Figure 1.

Generation of Col8a2 Q455K knock-in mice. (A) Map of targeting strategy. The targeting vector containing a portion of Col8a2 intron 2, the entire exon 3 (Ex3) and intron 3 and a portion of exon 4 on mouse chromosome (chr) 4 was produced as described in the Materials and Methods. The targeting vector contained the Col8a2 Q455K mutation (asterisk) in exon 4 and an additional diagnostic MfeI site in intron 3. Chimeric animals were bred to heterozygosity and subsequently crossed with a cre-recombinase expressing line. (B) Southern analysis of MfeI-digested genomic DNA from two different (i) F1 WT, (ii) F1 Col8a2^WT/Q455K heterozygous and (iii) F2 Col8a2^WT/Q455K heterozygous animals.

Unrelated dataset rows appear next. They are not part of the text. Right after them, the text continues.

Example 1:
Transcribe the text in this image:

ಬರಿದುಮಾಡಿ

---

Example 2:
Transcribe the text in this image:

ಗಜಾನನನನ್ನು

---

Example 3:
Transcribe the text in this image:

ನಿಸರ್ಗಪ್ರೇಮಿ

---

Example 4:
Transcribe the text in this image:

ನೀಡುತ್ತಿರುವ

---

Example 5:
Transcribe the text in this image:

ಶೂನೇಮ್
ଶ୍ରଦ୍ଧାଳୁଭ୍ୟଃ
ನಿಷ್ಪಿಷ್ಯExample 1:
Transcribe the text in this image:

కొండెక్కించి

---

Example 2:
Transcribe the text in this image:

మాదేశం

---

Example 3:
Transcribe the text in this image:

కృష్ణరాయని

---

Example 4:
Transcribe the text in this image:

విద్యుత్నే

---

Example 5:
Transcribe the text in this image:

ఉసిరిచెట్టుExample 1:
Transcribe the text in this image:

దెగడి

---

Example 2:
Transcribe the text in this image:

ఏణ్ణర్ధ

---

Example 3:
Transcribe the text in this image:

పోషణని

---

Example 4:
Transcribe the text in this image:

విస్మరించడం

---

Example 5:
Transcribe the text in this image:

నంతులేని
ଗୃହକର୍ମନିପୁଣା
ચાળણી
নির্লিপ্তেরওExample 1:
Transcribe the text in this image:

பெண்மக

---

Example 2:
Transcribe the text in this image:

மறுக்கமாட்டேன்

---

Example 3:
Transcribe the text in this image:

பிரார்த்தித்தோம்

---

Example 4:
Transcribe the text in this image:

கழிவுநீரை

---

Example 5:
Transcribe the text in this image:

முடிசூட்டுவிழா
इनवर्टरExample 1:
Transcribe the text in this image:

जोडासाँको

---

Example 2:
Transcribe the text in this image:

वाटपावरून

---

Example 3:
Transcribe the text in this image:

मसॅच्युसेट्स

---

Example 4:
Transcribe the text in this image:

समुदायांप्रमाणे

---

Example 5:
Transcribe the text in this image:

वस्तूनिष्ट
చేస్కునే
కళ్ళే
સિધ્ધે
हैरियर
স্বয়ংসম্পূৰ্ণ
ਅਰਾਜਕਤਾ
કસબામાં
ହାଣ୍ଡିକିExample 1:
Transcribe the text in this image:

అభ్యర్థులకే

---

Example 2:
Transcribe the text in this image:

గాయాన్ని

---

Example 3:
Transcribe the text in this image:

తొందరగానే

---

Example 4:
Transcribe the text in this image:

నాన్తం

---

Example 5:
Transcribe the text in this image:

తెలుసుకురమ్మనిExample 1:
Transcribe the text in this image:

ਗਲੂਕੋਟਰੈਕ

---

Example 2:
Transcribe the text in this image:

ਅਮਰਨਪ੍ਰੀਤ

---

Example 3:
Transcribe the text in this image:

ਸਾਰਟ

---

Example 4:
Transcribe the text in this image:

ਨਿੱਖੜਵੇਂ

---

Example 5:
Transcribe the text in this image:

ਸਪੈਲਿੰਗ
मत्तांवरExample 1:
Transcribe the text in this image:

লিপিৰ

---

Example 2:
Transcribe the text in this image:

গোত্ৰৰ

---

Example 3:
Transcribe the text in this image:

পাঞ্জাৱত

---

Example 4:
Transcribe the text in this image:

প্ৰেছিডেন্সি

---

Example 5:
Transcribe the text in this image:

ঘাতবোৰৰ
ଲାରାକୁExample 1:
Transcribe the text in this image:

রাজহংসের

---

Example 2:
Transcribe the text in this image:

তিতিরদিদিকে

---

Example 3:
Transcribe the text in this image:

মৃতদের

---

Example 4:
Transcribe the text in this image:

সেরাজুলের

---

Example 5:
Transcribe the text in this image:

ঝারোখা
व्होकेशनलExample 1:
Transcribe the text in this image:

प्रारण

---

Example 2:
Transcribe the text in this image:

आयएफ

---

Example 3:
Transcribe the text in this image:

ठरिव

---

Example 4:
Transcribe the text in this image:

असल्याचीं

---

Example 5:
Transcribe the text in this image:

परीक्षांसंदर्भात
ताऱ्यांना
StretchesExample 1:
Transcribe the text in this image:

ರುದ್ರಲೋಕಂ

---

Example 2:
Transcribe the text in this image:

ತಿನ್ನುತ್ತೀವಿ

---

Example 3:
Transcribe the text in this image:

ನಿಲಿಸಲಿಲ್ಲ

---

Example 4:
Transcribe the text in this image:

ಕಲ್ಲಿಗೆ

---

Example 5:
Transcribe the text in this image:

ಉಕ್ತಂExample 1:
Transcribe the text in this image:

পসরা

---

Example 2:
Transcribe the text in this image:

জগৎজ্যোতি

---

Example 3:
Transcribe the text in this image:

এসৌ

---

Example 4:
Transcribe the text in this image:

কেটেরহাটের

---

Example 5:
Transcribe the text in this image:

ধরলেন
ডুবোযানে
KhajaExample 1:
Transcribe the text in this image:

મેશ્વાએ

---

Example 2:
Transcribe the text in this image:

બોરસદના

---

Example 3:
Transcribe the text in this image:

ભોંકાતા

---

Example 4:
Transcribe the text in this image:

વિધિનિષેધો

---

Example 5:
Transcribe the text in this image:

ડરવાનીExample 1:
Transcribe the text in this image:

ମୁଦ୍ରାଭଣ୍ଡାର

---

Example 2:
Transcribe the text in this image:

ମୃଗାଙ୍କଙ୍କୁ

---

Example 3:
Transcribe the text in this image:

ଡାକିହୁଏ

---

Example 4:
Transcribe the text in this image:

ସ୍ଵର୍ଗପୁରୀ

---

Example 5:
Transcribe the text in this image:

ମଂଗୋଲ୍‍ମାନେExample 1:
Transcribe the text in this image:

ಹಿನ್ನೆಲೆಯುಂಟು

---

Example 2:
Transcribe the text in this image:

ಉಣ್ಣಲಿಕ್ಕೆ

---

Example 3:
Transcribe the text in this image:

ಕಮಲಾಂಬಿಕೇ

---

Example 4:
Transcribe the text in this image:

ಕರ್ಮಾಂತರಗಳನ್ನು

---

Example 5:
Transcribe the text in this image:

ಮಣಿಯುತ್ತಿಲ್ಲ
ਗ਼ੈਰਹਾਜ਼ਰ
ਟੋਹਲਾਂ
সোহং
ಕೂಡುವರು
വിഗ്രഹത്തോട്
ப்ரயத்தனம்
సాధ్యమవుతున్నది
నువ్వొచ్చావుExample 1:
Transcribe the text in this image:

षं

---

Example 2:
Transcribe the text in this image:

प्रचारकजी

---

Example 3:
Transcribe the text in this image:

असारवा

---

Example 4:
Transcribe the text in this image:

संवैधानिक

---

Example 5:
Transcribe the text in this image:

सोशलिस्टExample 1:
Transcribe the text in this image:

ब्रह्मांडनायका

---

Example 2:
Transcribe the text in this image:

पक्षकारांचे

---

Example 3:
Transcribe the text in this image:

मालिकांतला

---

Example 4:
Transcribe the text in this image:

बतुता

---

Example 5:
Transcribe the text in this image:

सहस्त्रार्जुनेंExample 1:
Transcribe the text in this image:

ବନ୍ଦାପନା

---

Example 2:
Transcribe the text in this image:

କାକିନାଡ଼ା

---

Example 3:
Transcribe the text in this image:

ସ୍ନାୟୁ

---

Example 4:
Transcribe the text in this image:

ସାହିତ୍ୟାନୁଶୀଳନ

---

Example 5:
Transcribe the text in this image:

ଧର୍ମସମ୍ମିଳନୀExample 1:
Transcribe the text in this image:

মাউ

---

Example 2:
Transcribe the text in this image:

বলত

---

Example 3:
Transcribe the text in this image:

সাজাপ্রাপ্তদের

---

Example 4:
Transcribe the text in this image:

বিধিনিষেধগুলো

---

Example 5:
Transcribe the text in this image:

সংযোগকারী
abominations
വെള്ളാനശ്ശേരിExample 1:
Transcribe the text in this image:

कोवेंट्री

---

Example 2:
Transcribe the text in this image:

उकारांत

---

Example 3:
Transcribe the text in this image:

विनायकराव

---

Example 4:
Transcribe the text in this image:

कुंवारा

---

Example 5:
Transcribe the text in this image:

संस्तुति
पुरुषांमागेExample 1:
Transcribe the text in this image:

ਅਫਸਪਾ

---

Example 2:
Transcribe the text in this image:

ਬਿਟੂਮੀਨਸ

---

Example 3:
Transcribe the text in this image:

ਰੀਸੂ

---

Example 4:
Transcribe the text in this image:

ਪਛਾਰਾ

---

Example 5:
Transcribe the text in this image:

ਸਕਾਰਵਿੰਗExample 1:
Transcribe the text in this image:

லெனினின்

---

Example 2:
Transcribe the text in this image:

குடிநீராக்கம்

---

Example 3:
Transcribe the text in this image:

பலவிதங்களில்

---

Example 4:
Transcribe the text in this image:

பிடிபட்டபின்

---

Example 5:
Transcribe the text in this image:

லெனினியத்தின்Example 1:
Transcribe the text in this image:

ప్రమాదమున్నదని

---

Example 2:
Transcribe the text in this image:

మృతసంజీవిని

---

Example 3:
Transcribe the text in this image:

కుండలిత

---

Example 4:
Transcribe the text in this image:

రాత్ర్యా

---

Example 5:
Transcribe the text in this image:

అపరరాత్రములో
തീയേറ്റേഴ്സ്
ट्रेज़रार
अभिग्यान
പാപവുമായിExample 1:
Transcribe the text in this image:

F1 WT mice show an 18.1 kb band (i) and F1 heterozygotes show an additional 6.1 kb band for the mutant allele (ii). F2 heterozygotes show cre-mediated excision of the pGK-neomycin cassette and a smaller 4.2 kb mutant band (iii). (C) Sequence analysis of Col8a2^WT/Q455K mutant mice. Both the WT and mutant sequences (C/A) are seen with equal chromatogram signal intensity (arrow). (D) Fnu4HI restriction enzyme digestion of PCR fragments showing two different Col8a2^Q455K/Q455K (MUT, 1–2) and WT (3–4) mice. The Q455K mutation results in a 574bp band, and the WT sequence results in a 384 bp band.